Des messages de soutien, Mamère en a reçu des centaines. Ils n'annulent pas les autres, mais ils restituent un peu d'humanité dans ce débat. Ces courriers-là ne sont pas tous militants, loin de là, beaucoup sont arrivés par voie électronique, peut-être envoyés par des personnes plus jeunes ou plus favorisés socialement que les autres. Mais pas toujours. Il y a parmi ces soutiens des maires de petits villages qui se fendent d'un «cher collègue» et saluent avec de «cordiales amitiés progressistes». Et aussi de vieux messieurs . «J'ai 75 ans, pensionné de guerre, père de trois enfants. Je ne suis pas homo mais je vous approuve. Avec un gouvernement comme nous avons depuis deux ans, nous avons l'impression de vivre comme sous Pétain.» L'écriture est parfois tremblante : «Je suis une petite dame de 83 ans.
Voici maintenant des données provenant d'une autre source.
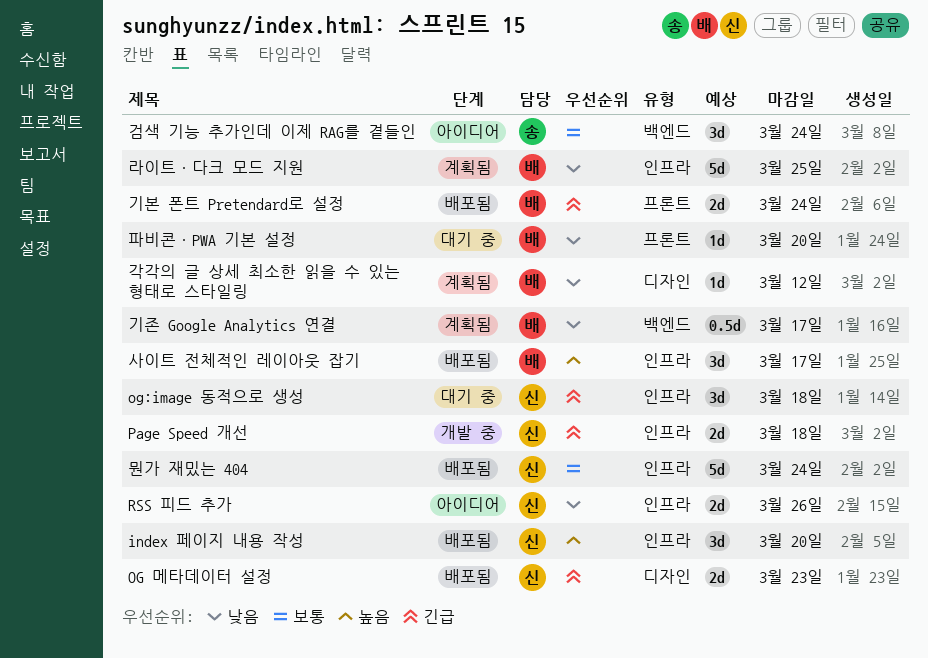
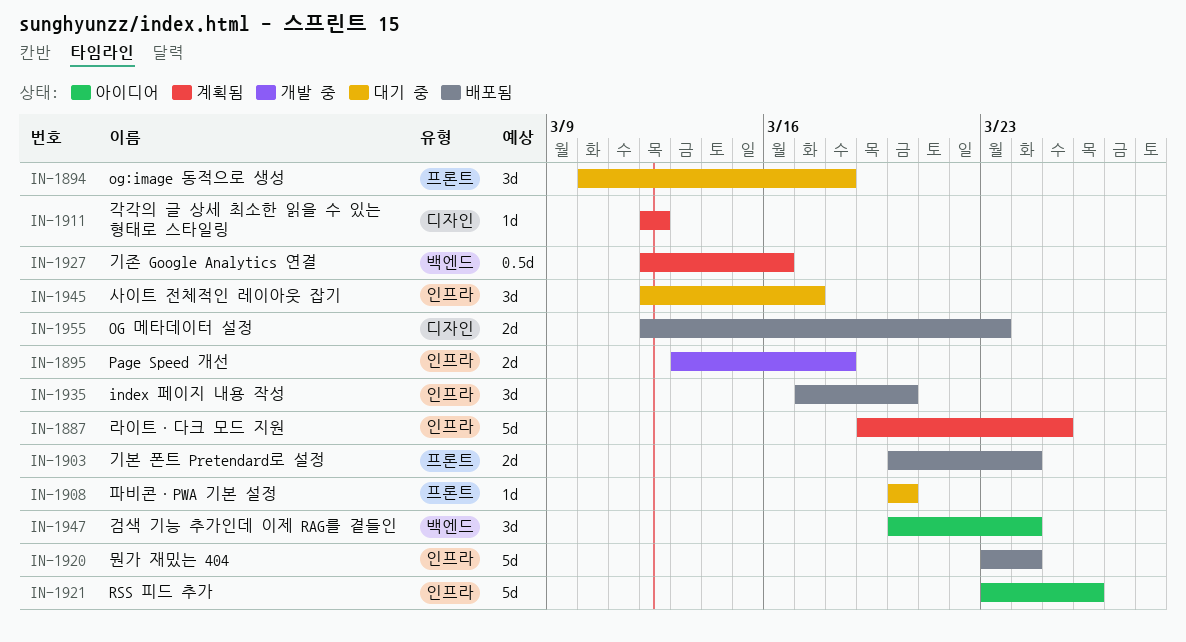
og:image 동적으로 생성, label: 인프라 -> 프론트
RSS 피드 추가, estimate: 2d -> 5d
기존 Google Analytics 연결, due: Mar 17 -> Mar 16
사이트 전체적인 레이아웃 잡기, status: 배포됨 -> 대기 중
Je ne suis pas homosexuelle, mais la démocratie, me semble-t-il, monsieur Noël, c'est ne pas condamner et ne pas s'occuper de la vie privée des gens quand ils ne font de mal à personne.» Odette félicite le maire de Bègles et «maternellement» l'embrasse.
(1) Dictionnaire de l'homophobie, Puf, 2003.
(2) Le gouvernement a rendu public,
le 8 juin, un projet de loi réprimant
les propos homophobes et sexistes.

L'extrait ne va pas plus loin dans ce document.